Entre 1993 et 2020, plus de 210 000 juifs de Moscou, Minsk ou Chisinau ont fait de l’Allemagne leur nouvelle patrie au point que la communauté, quasiment anéantie par la Shoah, est aujourd’hui la troisième plus importante en Europe après la France et la Grande-Bretagne.

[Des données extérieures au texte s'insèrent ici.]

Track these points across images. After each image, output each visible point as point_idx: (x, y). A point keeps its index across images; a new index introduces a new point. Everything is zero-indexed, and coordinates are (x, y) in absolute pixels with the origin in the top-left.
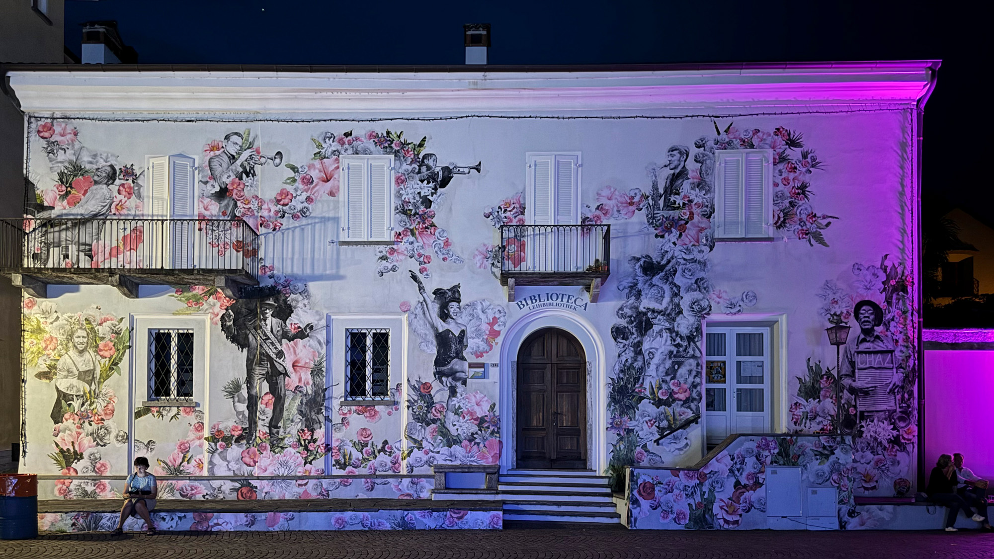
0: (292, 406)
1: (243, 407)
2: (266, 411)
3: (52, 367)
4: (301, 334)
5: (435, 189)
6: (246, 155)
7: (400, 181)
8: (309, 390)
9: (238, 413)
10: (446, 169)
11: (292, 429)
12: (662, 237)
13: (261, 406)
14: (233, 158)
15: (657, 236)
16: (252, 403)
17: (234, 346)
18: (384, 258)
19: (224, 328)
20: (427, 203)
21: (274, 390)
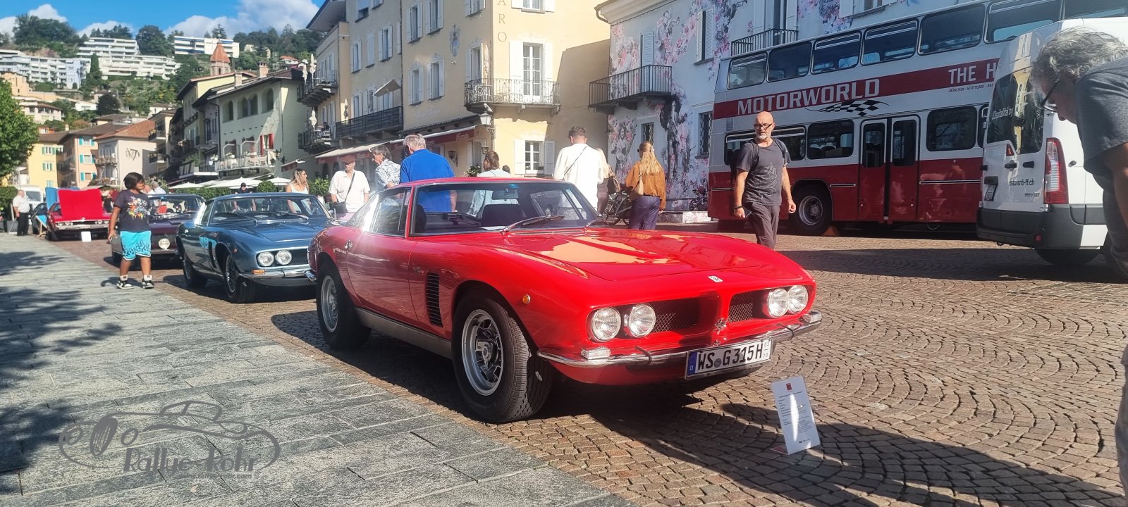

Tout juste intégrée à la « classe d’accueil » de l’école, Sonia, 11 ans, mèches décolorées blondes, chaussettes remontées jusqu’aux genoux, a découvert une communauté juive berlinoise « beaucoup plus grande qu’à Odessa » dont elle est originaire.
La guerre au dîner
Pour Ilona, rejoindre la communauté Massorti dont elle est membre à Kiev, a été comme retrouver une famille. « Nous avons un toit au-dessus de la tête et avons pu mettre en sécurité nos enfants », explique cette mère de deux filles de 13 et 5 ans, dont le visage ruissèle de larmes à l’évocation de l’odyssée qui l’a menée vers l’Allemagne.
« Nous étions dans un train pour Tchernivtsi (sud-ouest) la nuit où la guerre a éclaté », raconte-t-elle en cramponnant la main de son amie. « Nous sommes restés une semaine là-bas » avant d’être évacués en bus.
Les liens entre juifs d’Ukraine et d’Allemagne ont également permis d’évacuer 120 enfants, pour la plupart orphelins, d’Odessa vers Berlin.
Ils ont encore conduit certains membres de la communauté à ouvrir leur porte: ainsi Till Rohmann héberge dans ses chambres d’amis deux familles d’Odessa et Kharkiv.
Pas facile de « devoir gérer la guerre à la table du petit-déjeuner et du dîner », admet ce père de deux enfants de 5 et deux ans. « Nous faisons de notre mieux pour qu’ils se sentent bien », ajoute ce musicien qui, il y a sept ans, hébergeait d’autres réfugiés, venus de Syrie.
« Par rapport à 2015, nous avons des similitudes culturelles avec les juifs ukrainiens », concède-t-il. « Nous avons des moyens de communiquer par l’hébreu, nous pouvons faire ensemble la prière de shabbat ».
Si Ilona se dit « extrêmement reconnaissante » pour l’accueil des Allemands, l’angoisse lui noue le ventre quand elle songe à son mari « engagé volontaire » pour défendre son pays, à sa sœur et sa nièce, toujours coincées à Kiev.